В письме к отцу 27 сентября гвардейский капитан Ван Бёкоп вводит в картину пожара новый персонаж: «Этот красивый и огромный город сожжен этими варварами… Видя, что они не могут нам помешать вступить в город, они сформировались в отряды поджигателей… К несчастью, начался ужасный ветер, чья помощь была так хороша, что в два дня все мгновенно сгорело, и мы в настоящее время в центре руин»
[742]. К той же дате, 27 сентября, относится письмо генерала Л.Ж. Грандо: «Половина этого города сожжена самими русскими, но ограблена нами в очень изящной манере» [743].Наконец, приведем еще одно свидетельство, относящееся уже к середине октября (обращение чинов Великой армии в имеющихся у нас письмах и дневниках к теме пожара с конца сентября заметно сокращается). 15 октября Проспер, интендантский чиновник, пишет своему отчиму: «Губернатор Москвы, человек ужасный, перед тем как покинуть город, выпустил на свободу 2000 каторжников, чтобы сжечь город. Каждый господин оставил в своем доме раба для того, чтобы подпалить дом и лишить французов всех ресурсов. Было сильное стремление к тому, чтобы разрушить свою древнюю столицу и преступить приказы императора Александра (et on a outrepasse les ordres de l’emperier Alexandre)»

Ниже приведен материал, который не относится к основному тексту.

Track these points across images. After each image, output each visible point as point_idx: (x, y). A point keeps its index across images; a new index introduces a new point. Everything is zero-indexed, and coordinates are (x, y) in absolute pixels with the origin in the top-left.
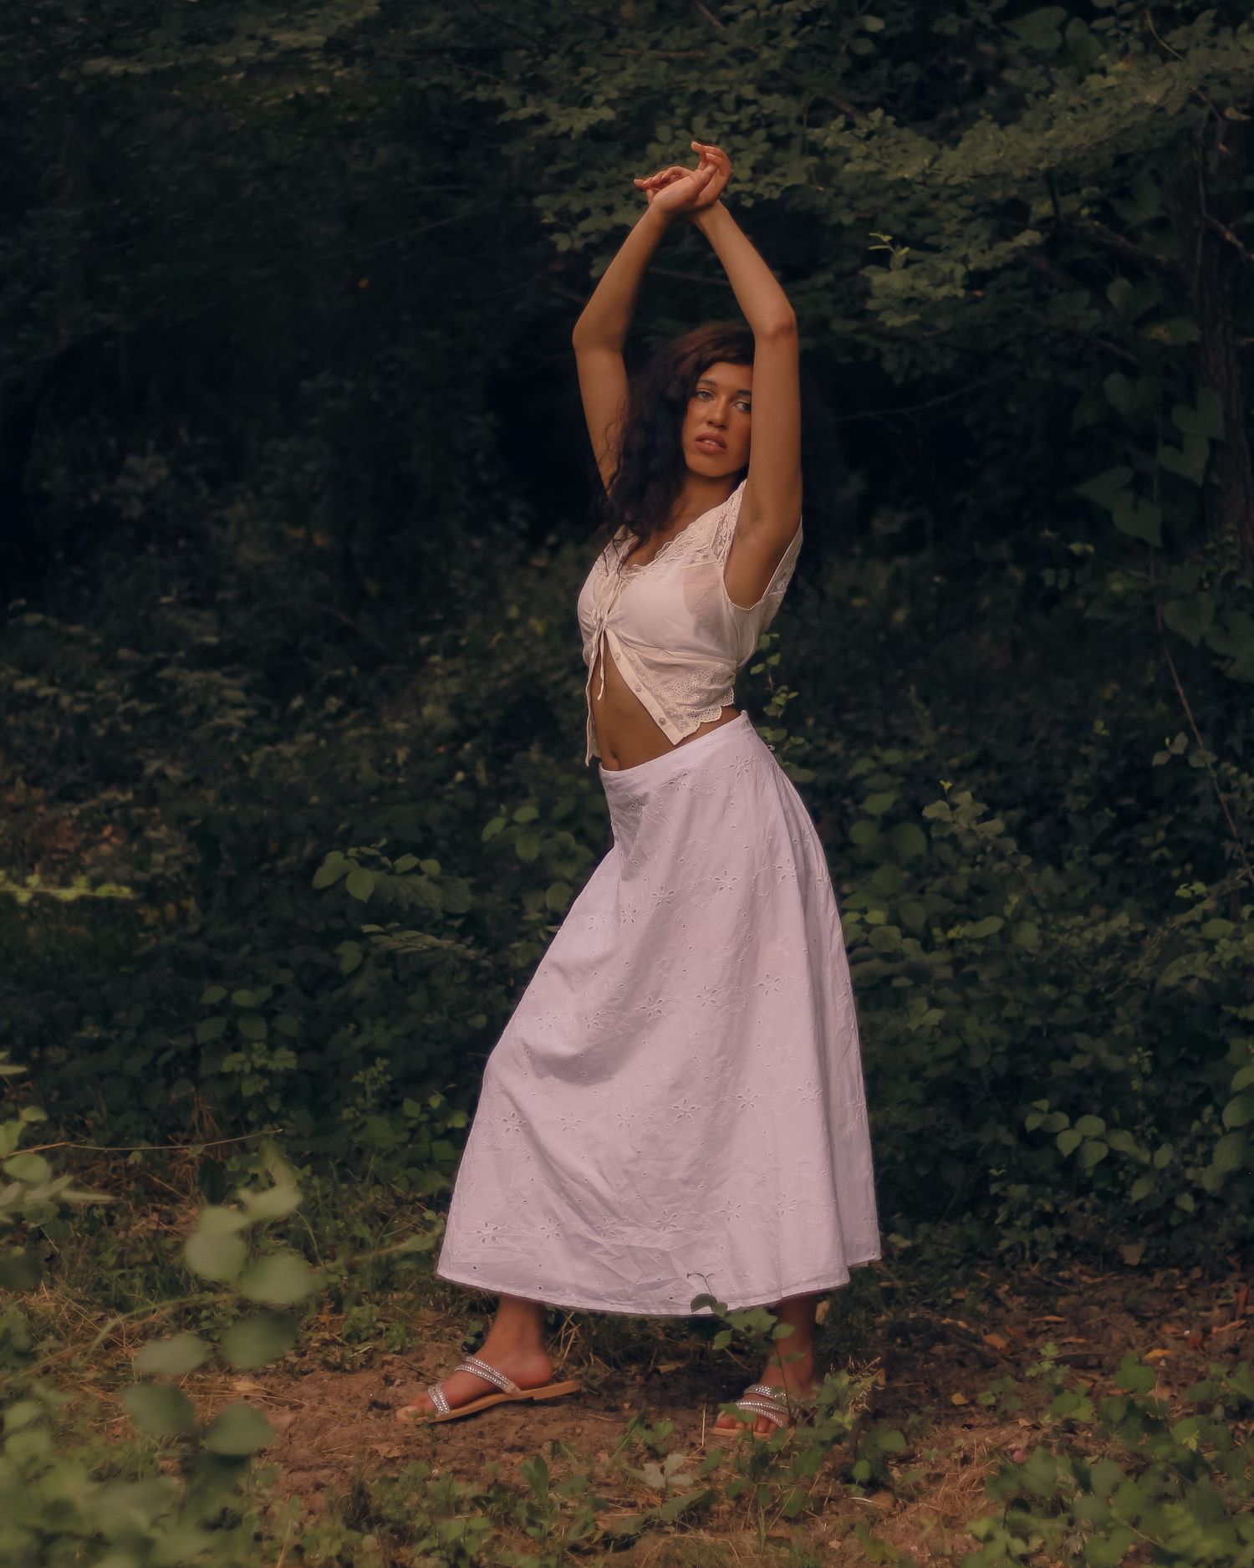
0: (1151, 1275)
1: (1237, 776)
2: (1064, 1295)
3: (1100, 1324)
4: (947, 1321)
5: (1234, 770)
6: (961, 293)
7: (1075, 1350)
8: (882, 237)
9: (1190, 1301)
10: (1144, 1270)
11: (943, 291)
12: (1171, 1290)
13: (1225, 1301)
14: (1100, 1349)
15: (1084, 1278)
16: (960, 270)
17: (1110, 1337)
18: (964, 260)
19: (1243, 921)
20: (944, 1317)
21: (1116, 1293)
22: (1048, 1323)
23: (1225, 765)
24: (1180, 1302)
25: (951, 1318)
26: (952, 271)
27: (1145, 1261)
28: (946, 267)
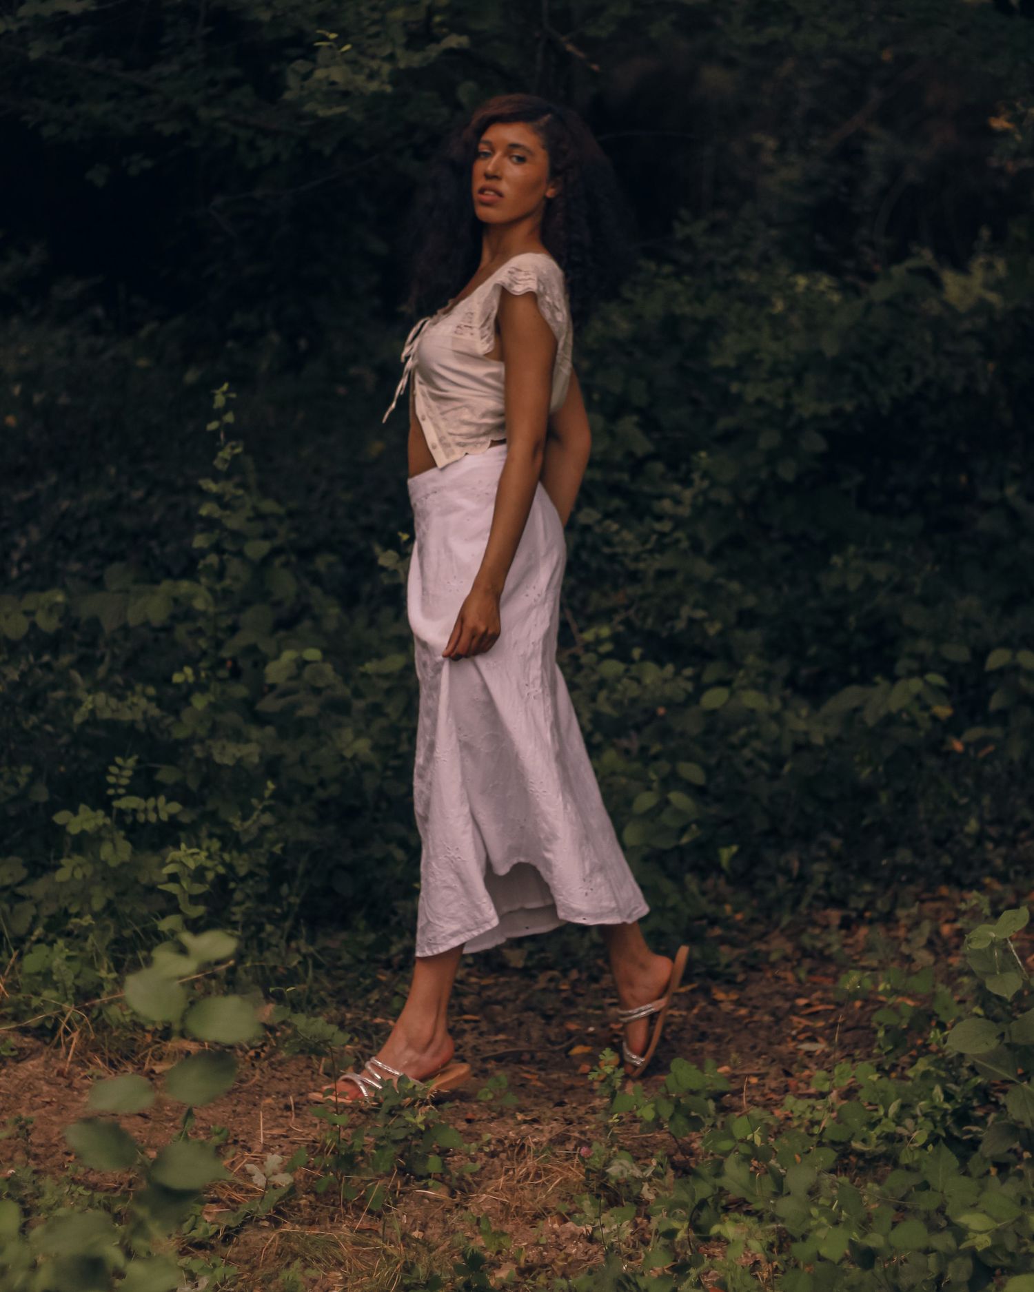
0: (533, 977)
1: (617, 532)
2: (465, 995)
3: (516, 1022)
4: (378, 1020)
5: (615, 527)
6: (389, 89)
7: (507, 1047)
8: (327, 34)
9: (580, 1000)
10: (526, 972)
11: (374, 86)
12: (559, 991)
13: (614, 1000)
14: (522, 1045)
15: (473, 980)
16: (386, 68)
17: (528, 1034)
18: (391, 58)
19: (632, 661)
20: (375, 1017)
21: (507, 993)
22: (467, 1021)
23: (608, 522)
24: (569, 1002)
25: (382, 1018)
26: (380, 68)
27: (530, 964)
28: (374, 64)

[744].Есть ли какие-либо закономерности в динамике и характере представлений чинов Великой армии в отношении организаторов московского пожара? Если и есть, то их очень трудно уловить. Но если все же попытаться какие-либо закономерности обозначить, то появляется явная угроза сделать ошибку, выдавая случайное за общее или всеобщее. Ясно одно: после проведения процесса над «поджигателями» разнообразие версий заметно «упорядочивается» и, если ранее имя императора Александра достаточно часто фигурировало среди организаторов пожара, то после 24 сентября оно исчезает. Более того, стали высказываться даже мнения о противодействии со стороны Александра намерениям разрушить столицу. Механизм наполеоновской пропаганды был эффективен, по крайней мере, применительно к среде чинов французской армии.

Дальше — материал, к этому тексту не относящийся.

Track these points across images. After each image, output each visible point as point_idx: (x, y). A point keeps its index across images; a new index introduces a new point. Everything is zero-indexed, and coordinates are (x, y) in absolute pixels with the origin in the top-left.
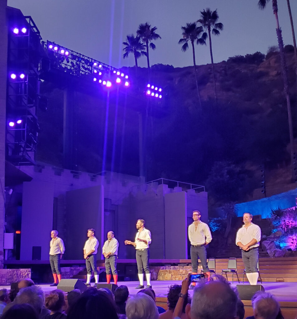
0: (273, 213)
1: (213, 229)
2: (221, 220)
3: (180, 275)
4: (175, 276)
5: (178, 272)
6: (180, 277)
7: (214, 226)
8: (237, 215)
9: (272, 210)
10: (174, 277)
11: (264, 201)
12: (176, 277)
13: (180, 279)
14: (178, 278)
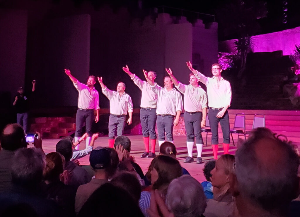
0: (298, 50)
1: (224, 67)
2: (233, 55)
3: (183, 129)
4: (177, 130)
5: (180, 125)
6: (183, 132)
7: (225, 62)
8: (254, 50)
9: (296, 47)
10: (175, 131)
11: (286, 34)
12: (177, 132)
13: (183, 134)
14: (180, 132)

И все же вопрос о том, какую роль сыграл в организации пожара Москвы император Александр, оставил французские умы далеко не сразу. В 1814 г. Лабом, публикуя свое повествование, изложил, уже становившуюся благодаря Наполеону классической, французскую версию пожара. Он упомянул вероломство русских, пытавшихся перед сдачей Москвы усыпить бдительность солдат Великой армии, подробно остановился на зловещих действиях Ростопчина, вывезшего помпы и организовавшего для поджога полицию. Однако затем автор недвусмысленно заявил, что все эти приготовления шли от Александра и его брата Константина
[745].Думаем, что значительно позже (нам не известно, когда именно автор писал мемуары) генерал Бертезен, состоявший в дивизии Делаборда, глухо затронул этот вопрос в своих мемуарах, вышедших в 1855 г., через 8 лет после его смерти. Бертезен был уверен, что преступление совершили Ростопчин, Кутузов и некоторые другие сановники, принадлежавшие к «английской партии». «В то же время, — писал он, — трудно понять, как без согласия, по крайней мере, молчаливого согласия, царя можно было зажечь Священный город всех русских, как о нем было сказано в его собственной прокламации 18 июля, и, разрушив, поглотить в огне несметные богатства и обречь на нищету и смерть население в 200 тыс. душ»
[746].Как известно, правительство Александра I и он сам усиленно распространяли версию о поджоге Москвы французской армией. С политической точки зрения это было вполне логично и оправданно. Параллельно с этим в России никогда не прекращалось существование и другой версии, связывавшей московский пожар с деятельностью Ростопчина, а иногда — Кутузова и некоторых других деятелей эпохи 1812 г. Но вот когда Ростопчин, движимый разными побуждениями, попытался в 1823 г. низвести себя с сомнительного пьедестала разрушителя русской столицы публикацией книги «Правда о пожаре Москвы», началась оживленная дискуссия между сторонниками русской проправительственной версии, разделявшейся отныне Ростопчиным, с одной стороны, и — французской версией, с другой стороны.